Vitamins and Supplements as Sleep Aids

The National Science Foundation (NSF) estimates there are as many as 88 different sleep disorders disrupting our nightly rest and rejuvenation. And worse, as many as 60 percent — or more — of adult Americans report frequent sleep difficulties.

It’s no wonder, then, that we often turn to “natural” supplements in the forms of vitamins and herbal mixtures to help our nighttimes. Probably two  of the most used — and most common — are melatonin supplements  and valerian root.

Melatonin, of course, is the natural sleep hormone produced by the brain when our eyes sense darkness surrounding us. If we lack exposure to the sun, and as we age, however, melatonin production can be slowed, and thus it becomes harder to get a good night’s sleep. So people turn to melatonin supplements. Some report that these supplements help, while others lament a “melatonin hangover,” or grogginess, the next morning. Others warn that taking the supplement repeatedly will hit the shut-off valve on the body’s natural melatonin production plant.

Valerian root is a bit different, not being a naturally produced body element. Clinical studies have shown some sleep-help effectiveness in taking valerian root, but the results suggest that it has to be taken repeatedly over time to work properly. Since valerian root is often combined with other herbs and substances in sleep aids, single-use studies are rare and somewhat inconclusive, though it is certainly a product that cuts across ages and cultures in use for sleep purposes. It is time-honored, in other words.

Chamomile tea has certainly also been long used to aid in going to sleep, and it has shown to be fairly effective in some persons. It’s best to get the decaffeinated version, however.

Lately, calcium and magnesium have come into focus as sleep aids. Somewhat like melatonin, the body finds it harder and harder to retain and use these two minerals as we age.  James F. Balch, MD, author of Prescription for Nutritional Healing, writes: “A lack of the nutrients calcium and magnesium will cause you to wake up after a few hours and not be able to return to sleep.”

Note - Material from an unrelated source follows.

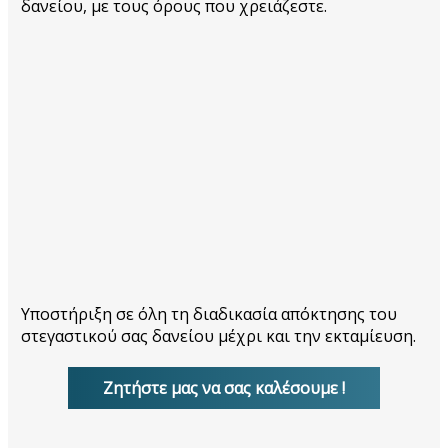
δανείου, με τους όρους που χρειάζεστε.
Υποστήριξη σε όλη τη διαδικασία απόκτησης του
στεγαστικού σας δανείου μέχρι και την εκταμίευση.
Ζητήστε μας να σας καλέσουμε !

Calcium been shown to help the brain produce melatonin, according to studies in Europe, while magnesium has been associated with deeper, less interrupted sleep.

Most recently, an emphasis on D3 has come into focus. Though billed as a vitamin, D3 is actually a hormone that all animals –not just humans — produce from interaction with the sunlight, and D3 serves as a regulator of numerous bodily functions. (Exposure to sunlight has also been associated with weight loss and natural weight maintenance.) Sleep, of course, is one of the functions that D3 helps regulate.

At least one doctor believes that increasing one’s level of D3 by taking supplements can reverse the symptoms of even obstructive sleep apnea (OSA). Writes Dr. Stasha Gominak:

“Most of the neu­ro­log­i­cal prob­lems my patients have are … related to the fact that D hor­mone defi­ciency causes sleep dis­or­ders; insom­nia, sleep apnea, REM related apnea, unex­plained awak­en­ings to light sleep, inap­pro­pri­ate body move­ments dur­ing sleep. All of these dis­or­ders keep us from heal­ing our bod­ies dur­ing sleep.”

If you visit a vitamin shop or naturalistic health center, you’ll find a variety of sleep aid products that mix and match among the above ingredients. You may find some that help, but the body is a tricky mechanism, and it can get used to sleep aids fairly quickly and render them less effective. That’s not to say that increasing calcium, magnesium and D3 intake might not help the body function without their wearing out their welcome. Feel free to experiment once you speak with your family doctor.

The best advice, as always, is to seek help if you have chronic sleep problems. Start with your family physician and then proceed to sleep professionals for a sleep evaluation if your problems persist or you suspect a sleep disorder. And don’t wait. Get started today.